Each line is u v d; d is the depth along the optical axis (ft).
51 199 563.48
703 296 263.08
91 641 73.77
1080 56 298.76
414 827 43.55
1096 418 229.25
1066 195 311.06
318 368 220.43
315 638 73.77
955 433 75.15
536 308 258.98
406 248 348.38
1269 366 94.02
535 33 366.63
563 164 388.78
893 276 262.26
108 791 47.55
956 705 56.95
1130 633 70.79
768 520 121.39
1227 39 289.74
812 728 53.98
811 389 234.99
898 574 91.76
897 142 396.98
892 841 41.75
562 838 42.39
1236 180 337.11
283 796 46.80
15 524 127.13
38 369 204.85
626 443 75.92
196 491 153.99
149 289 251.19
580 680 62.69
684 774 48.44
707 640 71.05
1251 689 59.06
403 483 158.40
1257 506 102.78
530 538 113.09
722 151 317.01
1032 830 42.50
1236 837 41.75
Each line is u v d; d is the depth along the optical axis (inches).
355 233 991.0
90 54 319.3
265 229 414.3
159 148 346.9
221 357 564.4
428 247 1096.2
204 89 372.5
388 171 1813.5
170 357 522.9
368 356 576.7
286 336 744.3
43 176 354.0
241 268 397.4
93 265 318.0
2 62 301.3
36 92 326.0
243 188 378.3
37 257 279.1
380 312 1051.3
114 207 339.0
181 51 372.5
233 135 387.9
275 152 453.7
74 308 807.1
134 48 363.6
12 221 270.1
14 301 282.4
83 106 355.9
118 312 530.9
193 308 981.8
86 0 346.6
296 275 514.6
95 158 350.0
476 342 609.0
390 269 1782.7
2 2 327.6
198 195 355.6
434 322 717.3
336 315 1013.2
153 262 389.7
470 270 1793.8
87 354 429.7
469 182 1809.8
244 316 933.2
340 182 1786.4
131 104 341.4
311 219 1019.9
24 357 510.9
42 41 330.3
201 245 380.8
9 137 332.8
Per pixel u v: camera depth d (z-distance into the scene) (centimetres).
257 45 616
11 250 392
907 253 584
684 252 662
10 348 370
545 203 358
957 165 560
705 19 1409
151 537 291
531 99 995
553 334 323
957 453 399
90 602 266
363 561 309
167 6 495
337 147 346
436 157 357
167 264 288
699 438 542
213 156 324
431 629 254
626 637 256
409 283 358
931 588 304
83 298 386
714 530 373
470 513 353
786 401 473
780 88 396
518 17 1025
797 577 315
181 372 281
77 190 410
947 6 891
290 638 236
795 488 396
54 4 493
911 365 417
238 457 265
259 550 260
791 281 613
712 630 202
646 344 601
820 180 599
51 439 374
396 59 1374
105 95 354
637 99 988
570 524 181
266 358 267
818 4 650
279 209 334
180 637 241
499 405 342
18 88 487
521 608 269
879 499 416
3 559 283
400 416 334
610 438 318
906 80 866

:::

In the entries, the line containing "470 513 353" and every line after it through the last are to be duplicated exactly, and no other line is to be included.

470 513 353
786 401 473
780 88 396
518 17 1025
797 577 315
181 372 281
77 190 410
947 6 891
290 638 236
795 488 396
54 4 493
911 365 417
238 457 265
259 550 260
791 281 613
712 630 202
646 344 601
820 180 599
51 439 374
396 59 1374
105 95 354
637 99 988
570 524 181
266 358 267
818 4 650
279 209 334
180 637 241
499 405 342
18 88 487
521 608 269
879 499 416
3 559 283
400 416 334
610 438 318
906 80 866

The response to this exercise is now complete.